On 05.09.2011 21:55, Bruce Momjian wrote:
> Heikki Linnakangas wrote:
>> On 11.03.2011 19:41, Tom Lane wrote:
>>> Heikki Linnakangas<heikki(dot)linnakangas(at)enterprisedb(dot)com> writes:
>>>> On 11.03.2011 17:59, Tom Lane wrote:
>>>>> But that will be fixed during WAL replay.
>>>
>>>> Not under the circumstances that started the original thread:
>>>
>>>> 1. Backend splits a page
>>>> 2. Checkpoint starts
>>>> 3. Checkpoint runs to completion
>>>> 4. Crash
>>>> (5. Backend never got to insert the parent pointer)
>>>
>>>> WAL replay starts at the checkpoint redo pointer, which is after the
>>>> page split record, so WAL replay won't insert the parent pointer. That's
>>>> an incredibly tight window to hit in practice, but it's possible in theory.
>>>
>>> Hmm.
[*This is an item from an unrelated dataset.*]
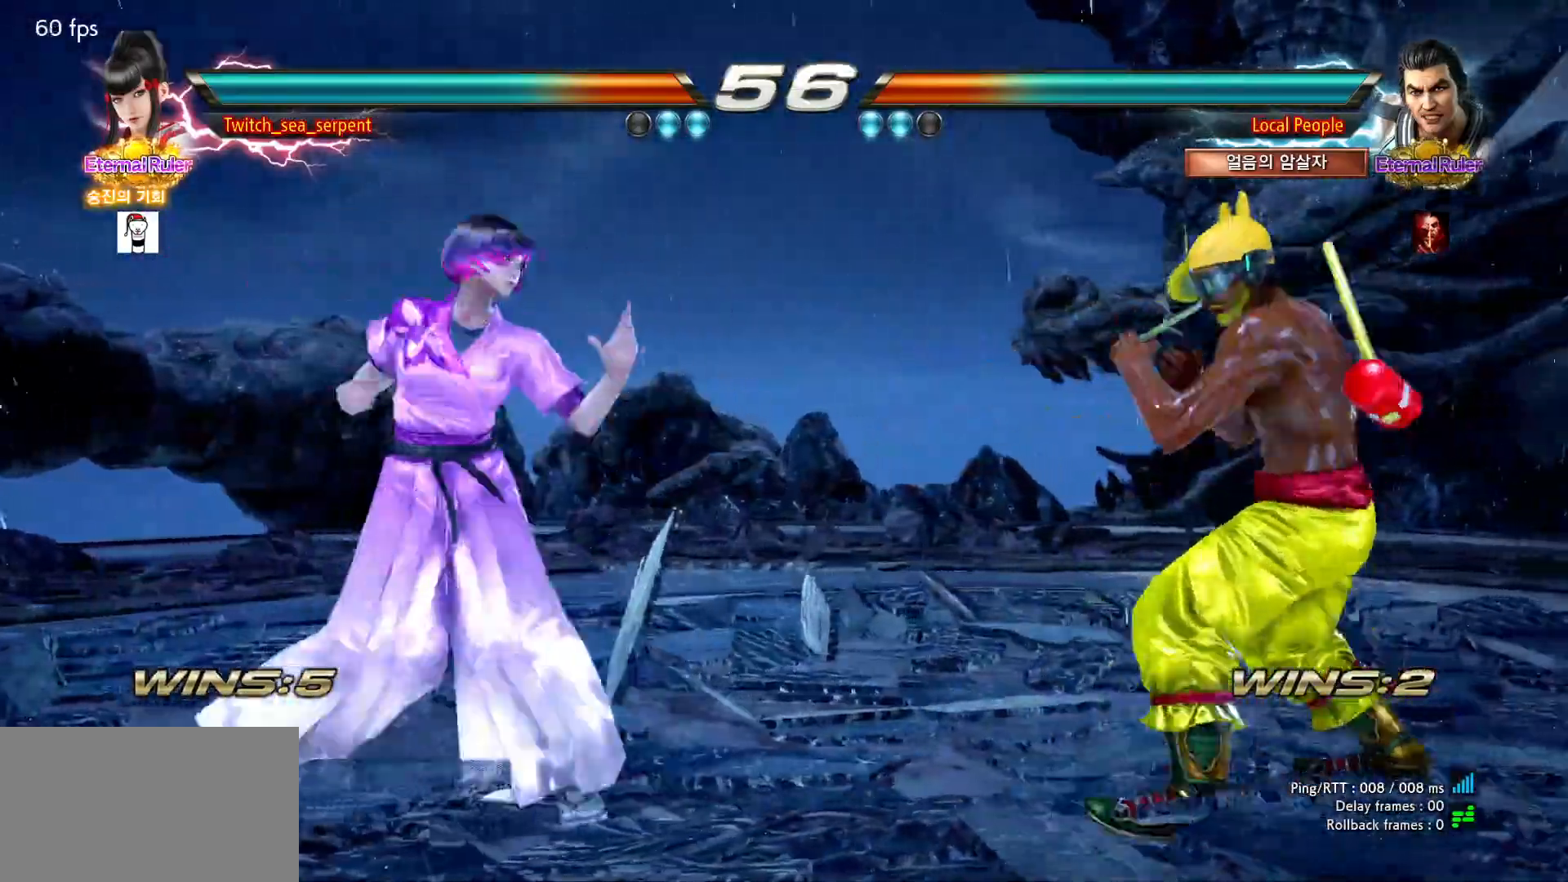
{"buttons": [], "left_stick": "center", "events": [[17, "left_stick", "left"], [133, "left_stick", "center"], [200, "left_stick", "left"], [267, "left_stick", "center"], [317, "left_stick", "left"], [433, "left_stick", "down"], [500, "left_stick", "center"]]}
It's not so improbable that checkpoint would start inside that
>>> window, but that the parent insertion is still pending by the time the
>>> checkpoint finishes is pretty improbable.
>>>
>>> How about just reducing the deletion-time ERROR for missing downlink to a LOG?
>>
>> Well, the code that follows expects to have a valid parent page locked,
>> so you can't literally do just that. But yeah, LOG and aborting the page
>> deletion seems fine to me.
>
> Did this get fixed?

Nope.

On a closer look, this isn't only a problem for page deletion. Page
splitting also barfs if it can't find the parent of a page. As the code
stands, a missing downlink is not harmless, but causes all sorts of trouble.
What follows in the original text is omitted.